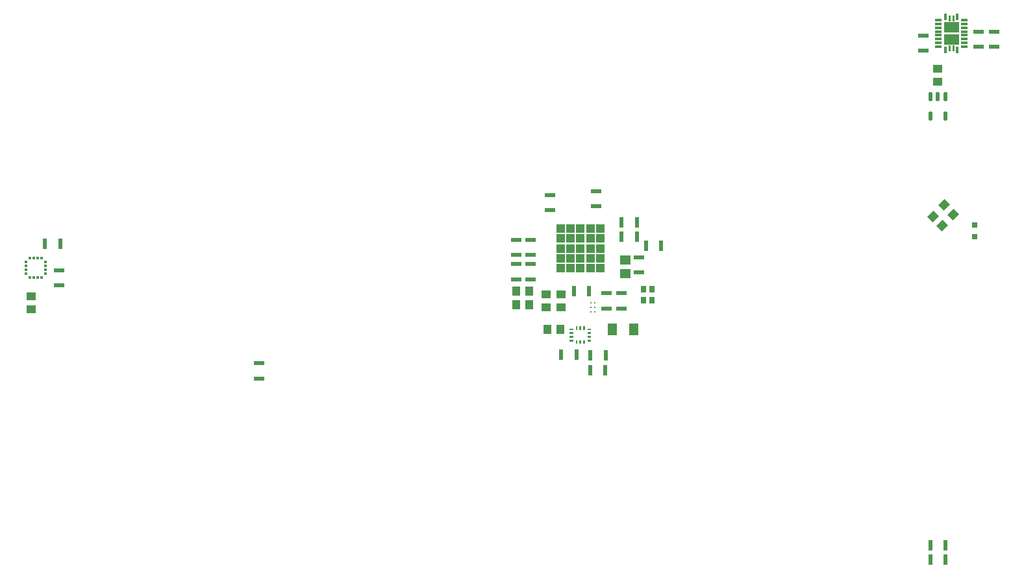
<source format=gtp>
G04*
G04 #@! TF.GenerationSoftware,Altium Limited,Altium Designer,25.2.1 (25)*
G04*
G04 Layer_Color=8421504*
%FSLAX25Y25*%
%MOIN*%
G70*
G04*
G04 #@! TF.SameCoordinates,2F33FC32-E69D-4905-AB7C-0DFD41B7419D*
G04*
G04*
G04 #@! TF.FilePolarity,Positive*
G04*
G01*
G75*
%ADD21R,0.03150X0.03150*%
%ADD22R,0.04724X0.06299*%
%ADD23R,0.01200X0.03200*%
%ADD24R,0.03200X0.01200*%
G04:AMPARAMS|DCode=25|XSize=47.64mil|YSize=23.23mil|CornerRadius=5.81mil|HoleSize=0mil|Usage=FLASHONLY|Rotation=270.000|XOffset=0mil|YOffset=0mil|HoleType=Round|Shape=RoundedRectangle|*
%AMROUNDEDRECTD25*
21,1,0.04764,0.01161,0,0,270.0*
21,1,0.03602,0.02323,0,0,270.0*
1,1,0.01161,-0.00581,-0.01801*
1,1,0.01161,-0.00581,0.01801*
1,1,0.01161,0.00581,0.01801*
1,1,0.01161,0.00581,-0.01801*
%
%ADD25ROUNDEDRECTD25*%
%ADD26R,0.04700X0.04000*%
%ADD27R,0.01800X0.01200*%
%ADD28R,0.01200X0.01800*%
%ADD29R,0.00787X0.00787*%
%ADD30R,0.05700X0.04600*%
%ADD31R,0.03150X0.03543*%
%ADD32R,0.05787X0.02441*%
%ADD33R,0.02441X0.05787*%
%ADD34R,0.04000X0.04700*%
G04:AMPARAMS|DCode=35|XSize=40mil|YSize=47mil|CornerRadius=0mil|HoleSize=0mil|Usage=FLASHONLY|Rotation=315.000|XOffset=0mil|YOffset=0mil|HoleType=Round|Shape=Rectangle|*
%AMROTATEDRECTD35*
4,1,4,-0.03076,-0.00248,0.00248,0.03076,0.03076,0.00248,-0.00248,-0.03076,-0.03076,-0.00248,0.0*
%
%ADD35ROTATEDRECTD35*%

G36*
X492000Y301232D02*
X491000D01*
Y304082D01*
X492000D01*
Y301232D01*
D02*
G37*
G36*
X490000D02*
X489000D01*
Y304082D01*
X490000D01*
Y301232D01*
D02*
G37*
G36*
X494356Y295425D02*
X486644D01*
Y300838D01*
X494356D01*
Y295425D01*
D02*
G37*
G36*
Y289225D02*
X486644D01*
Y294638D01*
X494356D01*
Y289225D01*
D02*
G37*
G36*
X492000Y285981D02*
X491000D01*
Y288831D01*
X492000D01*
Y285981D01*
D02*
G37*
G36*
X490000D02*
X489000D01*
Y288831D01*
X490000D01*
Y285981D01*
D02*
G37*
G36*
X312406Y192605D02*
X308074D01*
Y196938D01*
X312406D01*
Y192605D01*
D02*
G37*
G36*
X307286D02*
X302954D01*
Y196938D01*
X307286D01*
Y192605D01*
D02*
G37*
G36*
X302166D02*
X297834D01*
Y196938D01*
X302166D01*
Y192605D01*
D02*
G37*
G36*
X297046D02*
X292714D01*
Y196938D01*
X297046D01*
Y192605D01*
D02*
G37*
G36*
X291926D02*
X287594D01*
Y196938D01*
X291926D01*
Y192605D01*
D02*
G37*
G36*
X312406Y187485D02*
X308074D01*
Y191818D01*
X312406D01*
Y187485D01*
D02*
G37*
G36*
X307286D02*
X302954D01*
Y191818D01*
X307286D01*
Y187485D01*
D02*
G37*
G36*
X302166D02*
X297834D01*
Y191818D01*
X302166D01*
Y187485D01*
D02*
G37*
G36*
X297046D02*
X292714D01*
Y191818D01*
X297046D01*
Y187485D01*
D02*
G37*
G36*
X291926D02*
X287594D01*
Y191818D01*
X291926D01*
Y187485D01*
D02*
G37*
G36*
X312406Y182365D02*
X308074D01*
Y186698D01*
X312406D01*
Y182365D01*
D02*
G37*
G36*
X307286D02*
X302954D01*
Y186698D01*
X307286D01*
Y182365D01*
D02*
G37*
G36*
X302166D02*
X297834D01*
Y186698D01*
X302166D01*
Y182365D01*
D02*
G37*
G36*
X297046D02*
X292714D01*
Y186698D01*
X297046D01*
Y182365D01*
D02*
G37*
G36*
X291926D02*
X287594D01*
Y186698D01*
X291926D01*
Y182365D01*
D02*
G37*
G36*
X312406Y177245D02*
X308074D01*
Y181578D01*
X312406D01*
Y177245D01*
D02*
G37*
G36*
X307286D02*
X302954D01*
Y181578D01*
X307286D01*
Y177245D01*
D02*
G37*
G36*
X302166D02*
X297834D01*
Y181578D01*
X302166D01*
Y177245D01*
D02*
G37*
G36*
X297046D02*
X292714D01*
Y181578D01*
X297046D01*
Y177245D01*
D02*
G37*
G36*
X291926D02*
X287594D01*
Y181578D01*
X291926D01*
Y177245D01*
D02*
G37*
G36*
X312406Y172125D02*
X308074D01*
Y176458D01*
X312406D01*
Y172125D01*
D02*
G37*
G36*
X307286D02*
X302954D01*
Y176458D01*
X307286D01*
Y172125D01*
D02*
G37*
G36*
X302166D02*
X297834D01*
Y176458D01*
X302166D01*
Y172125D01*
D02*
G37*
G36*
X297046D02*
X292714D01*
Y176458D01*
X297046D01*
Y172125D01*
D02*
G37*
G36*
X291926D02*
X287594D01*
Y176458D01*
X291926D01*
Y172125D01*
D02*
G37*
G36*
X302437Y142646D02*
X301500D01*
Y144417D01*
X302437D01*
Y142646D01*
D02*
G37*
G36*
X300468D02*
X299532D01*
Y144417D01*
X300468D01*
Y142646D01*
D02*
G37*
G36*
X298500D02*
X297563D01*
Y144417D01*
X298500D01*
Y142646D01*
D02*
G37*
G36*
X305463Y142423D02*
X303691D01*
Y143360D01*
X305463D01*
Y142423D01*
D02*
G37*
G36*
X296309D02*
X294537D01*
Y143360D01*
X296309D01*
Y142423D01*
D02*
G37*
G36*
X305463Y140455D02*
X303691D01*
Y141392D01*
X305463D01*
Y140455D01*
D02*
G37*
G36*
X296309D02*
X294537D01*
Y141392D01*
X296309D01*
Y140455D01*
D02*
G37*
G36*
X305463Y138486D02*
X303691D01*
Y139423D01*
X305463D01*
Y138486D01*
D02*
G37*
G36*
X296309D02*
X294537D01*
Y139423D01*
X296309D01*
Y138486D01*
D02*
G37*
G36*
X305463Y136518D02*
X303691D01*
Y137455D01*
X305463D01*
Y136518D01*
D02*
G37*
G36*
X296309D02*
X294537D01*
Y137455D01*
X296309D01*
Y136518D01*
D02*
G37*
G36*
X302437Y135461D02*
X301500D01*
Y137232D01*
X302437D01*
Y135461D01*
D02*
G37*
G36*
X300468D02*
X299532D01*
Y137232D01*
X300468D01*
Y135461D01*
D02*
G37*
G36*
X298500D02*
X297563D01*
Y137232D01*
X298500D01*
Y135461D01*
D02*
G37*
D21*
X502500Y190382D02*
D03*
Y196681D02*
D03*
D22*
X316500Y143032D02*
D03*
X327524D02*
D03*
D23*
X493453Y286382D02*
D03*
Y303681D02*
D03*
X487547D02*
D03*
Y286382D02*
D03*
D24*
X497200Y288142D02*
D03*
Y290110D02*
D03*
Y292079D02*
D03*
Y294047D02*
D03*
Y296016D02*
D03*
Y297984D02*
D03*
Y299953D02*
D03*
Y301921D02*
D03*
X483800D02*
D03*
Y299953D02*
D03*
Y297984D02*
D03*
Y296016D02*
D03*
Y294047D02*
D03*
Y292079D02*
D03*
Y290110D02*
D03*
Y288142D02*
D03*
D25*
X487240Y262472D02*
D03*
X483500D02*
D03*
X479760D02*
D03*
Y252591D02*
D03*
X487240D02*
D03*
D26*
X18000Y153150D02*
D03*
Y159850D02*
D03*
X483500Y270150D02*
D03*
Y276850D02*
D03*
X282500Y154182D02*
D03*
Y160881D02*
D03*
X290000D02*
D03*
Y154182D02*
D03*
D27*
X15480Y177453D02*
D03*
Y175484D02*
D03*
Y173516D02*
D03*
Y171547D02*
D03*
X25520D02*
D03*
Y173516D02*
D03*
Y175484D02*
D03*
Y177453D02*
D03*
D28*
X17547Y169480D02*
D03*
X19516D02*
D03*
X21484D02*
D03*
X23453D02*
D03*
Y179520D02*
D03*
X21484D02*
D03*
X19516D02*
D03*
X17547D02*
D03*
D29*
X305500Y156653D02*
D03*
X307469D02*
D03*
X305500Y154342D02*
D03*
X307469D02*
D03*
Y152032D02*
D03*
X305500D02*
D03*
D30*
X323000Y171550D02*
D03*
Y178450D02*
D03*
D31*
X336831Y163531D02*
D03*
Y158020D02*
D03*
X332500D02*
D03*
Y163531D02*
D03*
D32*
X32500Y165496D02*
D03*
Y173370D02*
D03*
X476000Y286094D02*
D03*
Y293969D02*
D03*
X504500Y288094D02*
D03*
Y295969D02*
D03*
X512500Y288158D02*
D03*
Y296031D02*
D03*
X135000Y117563D02*
D03*
Y125437D02*
D03*
X284500Y204095D02*
D03*
Y211968D02*
D03*
X267000Y168595D02*
D03*
Y176469D02*
D03*
X274500Y168595D02*
D03*
Y176469D02*
D03*
Y188969D02*
D03*
Y181095D02*
D03*
X267000Y188969D02*
D03*
Y181095D02*
D03*
X313500Y153595D02*
D03*
Y161469D02*
D03*
X321000D02*
D03*
Y153595D02*
D03*
X308000Y206063D02*
D03*
Y213937D02*
D03*
X330000Y179969D02*
D03*
Y172095D02*
D03*
D33*
X479563Y24532D02*
D03*
X487437D02*
D03*
X479563Y32032D02*
D03*
X487437D02*
D03*
X296563Y162531D02*
D03*
X304437D02*
D03*
X328937Y190532D02*
D03*
X321063D02*
D03*
X328937Y198031D02*
D03*
X321063D02*
D03*
X341437Y186031D02*
D03*
X333563D02*
D03*
X290063Y130032D02*
D03*
X297937D02*
D03*
X312874Y122031D02*
D03*
X305000D02*
D03*
X312937Y129532D02*
D03*
X305063D02*
D03*
X32937Y187000D02*
D03*
X25063D02*
D03*
D34*
X267150Y162531D02*
D03*
X273850D02*
D03*
X267150Y155532D02*
D03*
X273850D02*
D03*
X289850Y143032D02*
D03*
X283150D02*
D03*
D35*
X491500Y202031D02*
D03*
X486762Y206769D02*
D03*
X485869Y196163D02*
D03*
X481131Y200900D02*
D03*
M02*

</source>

● **Aim of the task**:
Find the line that contains "Y295969D02*". Copy it and every line after it to the end of the records, exactly, and nothing more.

● **Response to the task**:
Y295969D02*
D03*
X512500Y288158D02*
D03*
Y296031D02*
D03*
X135000Y117563D02*
D03*
Y125437D02*
D03*
X284500Y204095D02*
D03*
Y211968D02*
D03*
X267000Y168595D02*
D03*
Y176469D02*
D03*
X274500Y168595D02*
D03*
Y176469D02*
D03*
Y188969D02*
D03*
Y181095D02*
D03*
X267000Y188969D02*
D03*
Y181095D02*
D03*
X313500Y153595D02*
D03*
Y161469D02*
D03*
X321000D02*
D03*
Y153595D02*
D03*
X308000Y206063D02*
D03*
Y213937D02*
D03*
X330000Y179969D02*
D03*
Y172095D02*
D03*
D33*
X479563Y24532D02*
D03*
X487437D02*
D03*
X479563Y32032D02*
D03*
X487437D02*
D03*
X296563Y162531D02*
D03*
X304437D02*
D03*
X328937Y190532D02*
D03*
X321063D02*
D03*
X328937Y198031D02*
D03*
X321063D02*
D03*
X341437Y186031D02*
D03*
X333563D02*
D03*
X290063Y130032D02*
D03*
X297937D02*
D03*
X312874Y122031D02*
D03*
X305000D02*
D03*
X312937Y129532D02*
D03*
X305063D02*
D03*
X32937Y187000D02*
D03*
X25063D02*
D03*
D34*
X267150Y162531D02*
D03*
X273850D02*
D03*
X267150Y155532D02*
D03*
X273850D02*
D03*
X289850Y143032D02*
D03*
X283150D02*
D03*
D35*
X491500Y202031D02*
D03*
X486762Y206769D02*
D03*
X485869Y196163D02*
D03*
X481131Y200900D02*
D03*
M02*

</source>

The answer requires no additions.